### [Work item]
Scan the records for the line containing "накапливалось и сохранялось в уникальных"; extract it and all later lines, verbatim, through the end, and nothing before it.

### [Provided records]
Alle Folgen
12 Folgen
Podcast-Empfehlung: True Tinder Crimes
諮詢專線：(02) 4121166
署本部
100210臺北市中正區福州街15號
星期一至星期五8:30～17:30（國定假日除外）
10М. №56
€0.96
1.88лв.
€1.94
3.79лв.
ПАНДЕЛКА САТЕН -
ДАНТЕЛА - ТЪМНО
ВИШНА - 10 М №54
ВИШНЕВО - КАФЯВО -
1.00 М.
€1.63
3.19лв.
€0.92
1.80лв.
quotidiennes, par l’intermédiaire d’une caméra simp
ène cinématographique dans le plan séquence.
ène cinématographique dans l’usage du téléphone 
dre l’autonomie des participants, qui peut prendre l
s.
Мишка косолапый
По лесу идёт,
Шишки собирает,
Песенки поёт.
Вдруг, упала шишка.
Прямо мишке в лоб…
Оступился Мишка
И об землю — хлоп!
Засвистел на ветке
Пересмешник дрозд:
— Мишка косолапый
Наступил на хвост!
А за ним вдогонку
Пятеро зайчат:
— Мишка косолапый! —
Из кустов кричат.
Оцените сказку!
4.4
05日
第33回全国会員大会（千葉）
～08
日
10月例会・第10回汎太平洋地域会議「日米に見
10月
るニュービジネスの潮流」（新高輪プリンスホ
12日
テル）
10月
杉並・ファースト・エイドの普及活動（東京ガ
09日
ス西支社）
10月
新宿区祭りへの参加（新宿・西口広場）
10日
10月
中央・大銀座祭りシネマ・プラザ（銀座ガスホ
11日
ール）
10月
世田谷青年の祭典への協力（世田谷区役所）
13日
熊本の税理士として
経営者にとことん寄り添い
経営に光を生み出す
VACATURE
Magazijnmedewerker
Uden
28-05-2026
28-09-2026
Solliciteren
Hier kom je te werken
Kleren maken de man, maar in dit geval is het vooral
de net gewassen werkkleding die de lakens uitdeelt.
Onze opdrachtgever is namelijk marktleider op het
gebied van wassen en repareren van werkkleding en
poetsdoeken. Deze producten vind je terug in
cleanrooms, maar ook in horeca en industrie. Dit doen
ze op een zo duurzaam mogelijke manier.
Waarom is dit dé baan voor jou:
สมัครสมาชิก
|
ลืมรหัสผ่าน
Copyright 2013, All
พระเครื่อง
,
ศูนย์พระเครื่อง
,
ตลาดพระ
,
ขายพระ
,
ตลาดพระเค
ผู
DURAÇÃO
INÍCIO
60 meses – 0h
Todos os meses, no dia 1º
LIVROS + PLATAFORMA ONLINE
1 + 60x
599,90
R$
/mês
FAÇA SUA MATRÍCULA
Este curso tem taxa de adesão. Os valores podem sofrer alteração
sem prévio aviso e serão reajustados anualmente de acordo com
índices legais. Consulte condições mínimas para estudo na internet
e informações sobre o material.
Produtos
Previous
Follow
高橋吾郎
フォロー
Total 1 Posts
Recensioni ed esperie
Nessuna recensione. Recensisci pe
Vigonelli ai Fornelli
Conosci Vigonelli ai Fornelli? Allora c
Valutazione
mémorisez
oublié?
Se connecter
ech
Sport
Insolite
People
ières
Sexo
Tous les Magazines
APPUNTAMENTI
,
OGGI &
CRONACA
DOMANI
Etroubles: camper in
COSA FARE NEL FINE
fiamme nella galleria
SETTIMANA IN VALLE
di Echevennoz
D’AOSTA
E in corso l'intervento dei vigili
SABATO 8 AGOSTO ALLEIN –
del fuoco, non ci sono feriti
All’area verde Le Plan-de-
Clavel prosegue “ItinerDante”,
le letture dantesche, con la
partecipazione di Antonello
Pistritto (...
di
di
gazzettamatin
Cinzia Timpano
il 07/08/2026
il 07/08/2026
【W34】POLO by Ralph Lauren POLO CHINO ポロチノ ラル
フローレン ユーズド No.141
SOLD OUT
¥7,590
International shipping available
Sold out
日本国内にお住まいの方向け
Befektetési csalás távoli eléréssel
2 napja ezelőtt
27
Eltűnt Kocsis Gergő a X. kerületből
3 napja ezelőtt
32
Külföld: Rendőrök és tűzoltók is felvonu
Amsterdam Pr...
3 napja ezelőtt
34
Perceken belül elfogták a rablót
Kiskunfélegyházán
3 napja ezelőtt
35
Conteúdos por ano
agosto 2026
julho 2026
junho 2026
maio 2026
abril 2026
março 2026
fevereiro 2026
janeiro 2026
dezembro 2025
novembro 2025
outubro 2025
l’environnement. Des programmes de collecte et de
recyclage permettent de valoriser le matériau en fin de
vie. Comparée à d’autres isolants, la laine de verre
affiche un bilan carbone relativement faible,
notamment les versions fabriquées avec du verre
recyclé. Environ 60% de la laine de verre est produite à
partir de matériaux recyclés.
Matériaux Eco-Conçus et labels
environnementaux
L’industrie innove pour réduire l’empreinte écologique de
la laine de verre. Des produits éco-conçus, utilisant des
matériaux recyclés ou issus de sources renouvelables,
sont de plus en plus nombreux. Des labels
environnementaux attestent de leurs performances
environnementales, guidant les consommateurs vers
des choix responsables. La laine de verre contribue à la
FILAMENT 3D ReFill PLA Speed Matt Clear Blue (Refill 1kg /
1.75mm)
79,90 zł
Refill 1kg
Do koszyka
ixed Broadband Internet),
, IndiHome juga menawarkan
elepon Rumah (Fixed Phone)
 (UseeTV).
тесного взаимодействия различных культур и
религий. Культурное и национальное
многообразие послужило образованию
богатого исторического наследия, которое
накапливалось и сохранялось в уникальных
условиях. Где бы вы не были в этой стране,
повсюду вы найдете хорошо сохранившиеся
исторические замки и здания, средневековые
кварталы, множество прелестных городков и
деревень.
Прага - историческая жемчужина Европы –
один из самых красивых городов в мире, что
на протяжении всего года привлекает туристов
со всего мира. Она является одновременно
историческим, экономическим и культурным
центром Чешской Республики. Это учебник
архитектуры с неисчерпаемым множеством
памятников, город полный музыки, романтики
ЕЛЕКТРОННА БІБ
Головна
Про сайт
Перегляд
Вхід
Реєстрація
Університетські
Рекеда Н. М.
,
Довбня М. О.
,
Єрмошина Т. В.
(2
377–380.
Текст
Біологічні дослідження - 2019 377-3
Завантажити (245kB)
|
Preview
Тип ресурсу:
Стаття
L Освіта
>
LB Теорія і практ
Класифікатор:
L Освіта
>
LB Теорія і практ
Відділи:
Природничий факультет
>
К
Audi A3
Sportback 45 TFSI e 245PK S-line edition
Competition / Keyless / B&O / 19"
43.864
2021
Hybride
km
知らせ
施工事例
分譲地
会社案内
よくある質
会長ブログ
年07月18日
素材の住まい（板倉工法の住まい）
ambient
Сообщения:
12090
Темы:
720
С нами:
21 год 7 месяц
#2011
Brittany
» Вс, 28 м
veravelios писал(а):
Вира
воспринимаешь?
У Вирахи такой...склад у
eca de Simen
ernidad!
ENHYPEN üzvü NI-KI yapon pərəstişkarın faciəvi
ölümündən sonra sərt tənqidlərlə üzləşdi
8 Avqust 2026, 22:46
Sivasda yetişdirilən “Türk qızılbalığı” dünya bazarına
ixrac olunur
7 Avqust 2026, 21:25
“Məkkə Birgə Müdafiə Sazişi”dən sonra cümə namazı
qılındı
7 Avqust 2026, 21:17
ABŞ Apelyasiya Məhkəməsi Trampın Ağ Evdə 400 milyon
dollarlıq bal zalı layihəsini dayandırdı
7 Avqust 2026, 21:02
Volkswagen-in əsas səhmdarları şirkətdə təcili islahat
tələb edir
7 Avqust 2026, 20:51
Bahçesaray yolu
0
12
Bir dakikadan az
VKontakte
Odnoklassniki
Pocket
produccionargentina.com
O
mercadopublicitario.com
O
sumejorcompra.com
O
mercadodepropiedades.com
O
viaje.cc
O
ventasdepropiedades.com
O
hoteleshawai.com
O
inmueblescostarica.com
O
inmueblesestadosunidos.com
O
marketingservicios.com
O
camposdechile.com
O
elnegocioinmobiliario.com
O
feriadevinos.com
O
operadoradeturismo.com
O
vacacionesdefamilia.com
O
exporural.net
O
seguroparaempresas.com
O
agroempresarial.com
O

### [Result of this exercise]
накапливалось и сохранялось в уникальных
условиях. Где бы вы не были в этой стране,
повсюду вы найдете хорошо сохранившиеся
исторические замки и здания, средневековые
кварталы, множество прелестных городков и
деревень.
Прага - историческая жемчужина Европы –
один из самых красивых городов в мире, что
на протяжении всего года привлекает туристов
со всего мира. Она является одновременно
историческим, экономическим и культурным
центром Чешской Республики. Это учебник
архитектуры с неисчерпаемым множеством
памятников, город полный музыки, романтики
ЕЛЕКТРОННА БІБ
Головна
Про сайт
Перегляд
Вхід
Реєстрація
Університетські
Рекеда Н. М.
,
Довбня М. О.
,
Єрмошина Т. В.
(2
377–380.
Текст
Біологічні дослідження - 2019 377-3
Завантажити (245kB)
|
Preview
Тип ресурсу:
Стаття
L Освіта
>
LB Теорія і практ
Класифікатор:
L Освіта
>
LB Теорія і практ
Відділи:
Природничий факультет
>
К
Audi A3
Sportback 45 TFSI e 245PK S-line edition
Competition / Keyless / B&O / 19"
43.864
2021
Hybride
km
知らせ
施工事例
分譲地
会社案内
よくある質
会長ブログ
年07月18日
素材の住まい（板倉工法の住まい）
ambient
Сообщения:
12090
Темы:
720
С нами:
21 год 7 месяц
#2011
Brittany
» Вс, 28 м
veravelios писал(а):
Вира
воспринимаешь?
У Вирахи такой...склад у
eca de Simen
ernidad!
ENHYPEN üzvü NI-KI yapon pərəstişkarın faciəvi
ölümündən sonra sərt tənqidlərlə üzləşdi
8 Avqust 2026, 22:46
Sivasda yetişdirilən “Türk qızılbalığı” dünya bazarına
ixrac olunur
7 Avqust 2026, 21:25
“Məkkə Birgə Müdafiə Sazişi”dən sonra cümə namazı
qılındı
7 Avqust 2026, 21:17
ABŞ Apelyasiya Məhkəməsi Trampın Ağ Evdə 400 milyon
dollarlıq bal zalı layihəsini dayandırdı
7 Avqust 2026, 21:02
Volkswagen-in əsas səhmdarları şirkətdə təcili islahat
tələb edir
7 Avqust 2026, 20:51
Bahçesaray yolu
0
12
Bir dakikadan az
VKontakte
Odnoklassniki
Pocket
produccionargentina.com
O
mercadopublicitario.com
O
sumejorcompra.com
O
mercadodepropiedades.com
O
viaje.cc
O
ventasdepropiedades.com
O
hoteleshawai.com
O
inmueblescostarica.com
O
inmueblesestadosunidos.com
O
marketingservicios.com
O
camposdechile.com
O
elnegocioinmobiliario.com
O
feriadevinos.com
O
operadoradeturismo.com
O
vacacionesdefamilia.com
O
exporural.net
O
seguroparaempresas.com
O
agroempresarial.com
O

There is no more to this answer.